Many years ago Christina Dixcy and I went to the Barnes & Noble on Union Square to hear DFW read from his just-released Brief Interviews with Hideous Men. There might have been other people involved, I’m not sure, as it was a long time ago. Anyway, as Christina and I were among the privileged (read “smug, hipster”) few who had actually read Infinite Jest (me, twice, cause I’m geeky and post-modern that way, and Dixcy, with an ingenious method of physically cutting the book into 3 mini-books (with their accompanying footnotes, natch) to facilitate subway reading, cause that thing was way to impractical to read underground, man).

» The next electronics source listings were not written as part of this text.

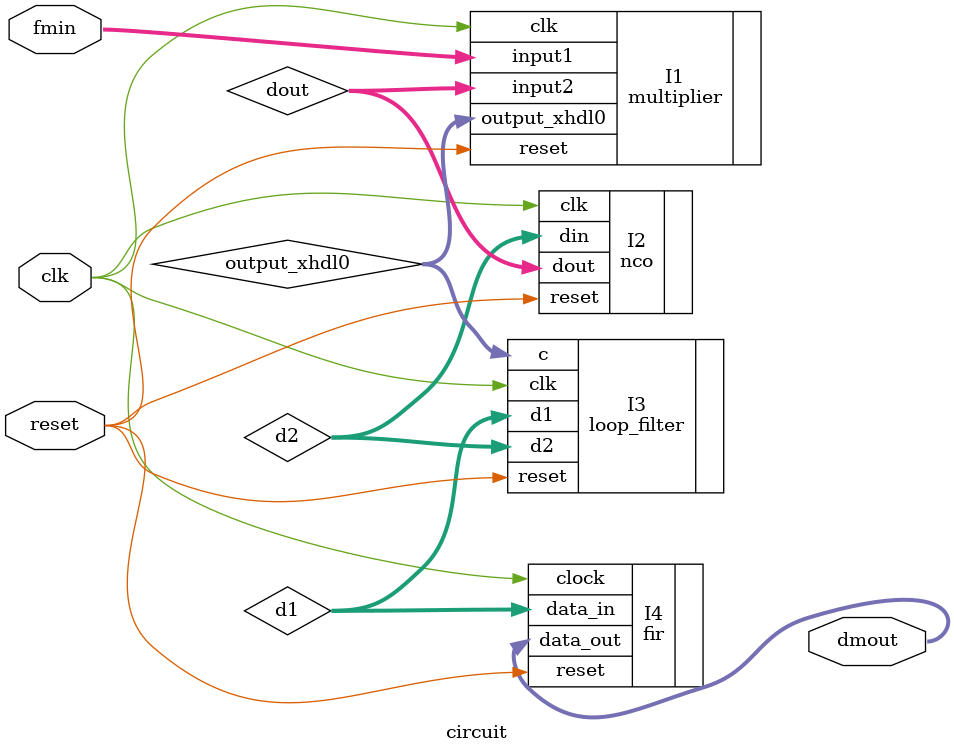
<source format=v>
module circuit(
   input         clk,
   input         reset,
   input  [7:0]  fmin,
   output [11:0] dmout
);

wire [11:0]   d1;
wire [11:0]   d2;
wire [7:0]    dout;
wire [7:0]    output_xhdl0;
   
multiplier I1(
	.clk(clk), 
	.reset(reset), 
	.input1(fmin), 
	.input2(dout), 
	.output_xhdl0(output_xhdl0)
);

fir I4(
	.clock(clk), 
	.reset(reset), 
	.data_in(d1), 
	.data_out(dmout)
);

loop_filter I3(
	.clk(clk), 
	.reset(reset), 
	.c(output_xhdl0), 
	.d1(d1), 
	.d2(d2)
);

nco I2(
	.clk(clk), 
	.reset(reset), 
	.din(d2), 
	.dout(dout)
);
   
endmodule

</source>
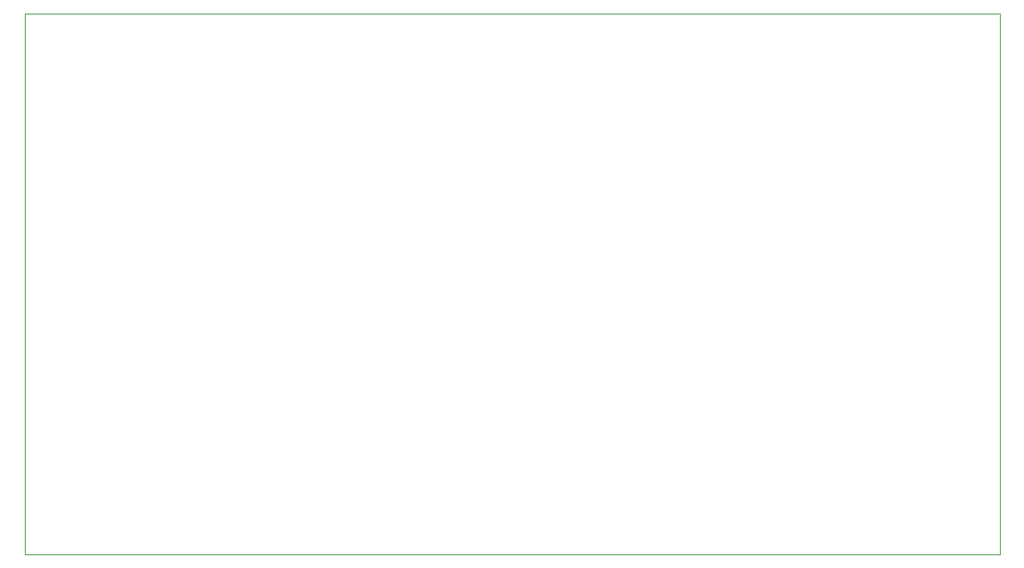
<source format=gbr>
G04 #@! TF.GenerationSoftware,KiCad,Pcbnew,(5.1.5)-3*
G04 #@! TF.CreationDate,2020-02-18T19:29:17+02:00*
G04 #@! TF.ProjectId,floraable,666c6f72-6161-4626-9c65-2e6b69636164,rev?*
G04 #@! TF.SameCoordinates,Original*
G04 #@! TF.FileFunction,Profile,NP*
%FSLAX46Y46*%
G04 Gerber Fmt 4.6, Leading zero omitted, Abs format (unit mm)*
G04 Created by KiCad (PCBNEW (5.1.5)-3) date 2020-02-18 19:29:17*
%MOMM*%
%LPD*%
G04 APERTURE LIST*
%ADD10C,0.050000*%
G04 APERTURE END LIST*
D10*
X208280000Y-64770000D02*
X105410000Y-64770000D01*
X208280000Y-121920000D02*
X208280000Y-64770000D01*
X105410000Y-121920000D02*
X208280000Y-121920000D01*
X105410000Y-64770000D02*
X105410000Y-121920000D01*
M02*

</source>
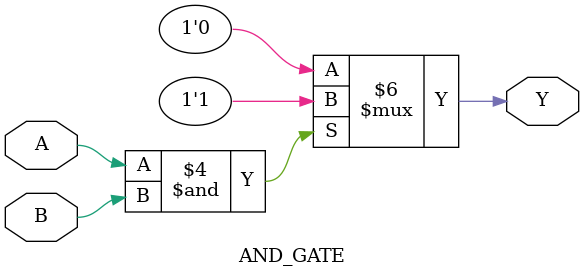
<source format=v>
module AND_GATE (output reg Y, input A, B);   //declaring the module
always @ (A or B) begin                               // (A, B) is the sensitivity list or the trigger list.
    if (A == 1'b1 & B == 1'b1)                    // states that if both A and B are 1, then Y has to be 1, else 0.
    begin             
        Y = 1'b1;
    end                                         //concludes any block which contains more than one statement in it
    else 
        Y = 1'b0; 
end
endmodule                                      //used to terminate the module
</source>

And so he reads, I don’t remember which story, and then, it’s over, and we go to get in line to get our books signed. I admit I’m a little starstruck and nervous about the encounter. And the guy ahead of us, it’s his turn, and here he is, probably as shy and starstruck and nervous as I am (well, not as shy), and he’s standing in front of a guy whose work he admires, and wants him (DFW) to know that he’s a fan, and has already read the book David is touring to promote the release of, but not quite sure what to say, on account of nerves, probably, so anyway he blurts out what had to be the first thing that popped into his head, “Hey, so did your father really wave his dick at you when you were thirteen?” (a reference to a story in BIWHM). I couldn’t see, but I’m sure dude cringed the very second it left his mouth, sucked in his breath, knowing he had said the Precisely Wrong Thing. DFW sighed, looked up, said, “fiction: from the Latin Fictae, meaning ‘made up’” and gave him his book. Dude slinked off, probably to a bar, to lament that he had met a great author and Blown It like an Anthony Michael-Hall character.
Pressure was off of me, though - cause I was next, and instead of standing there silently or uttering a voice-cracking “I-I-I-I’m a big fan of your work!,” which is what I probably would have done, I now had a “oh man, can you believe that guy?” bond with my new pal Dave. He signed my copy with the above statement, saying something about how he used to make signatures more personal, but after something was taken out of context, he had stopped. He, Dixcy and I shared a slightly obscure Monty Python reference, had a nice friendly laugh, and we were on our way. On the subway home, I reflected that he seemed like a nice guy, I was glad to have done it (like I said, I was pretty nervous about the whole book-signing thing), and most importantly, I was glad I wasn’t the guy in front of me in line.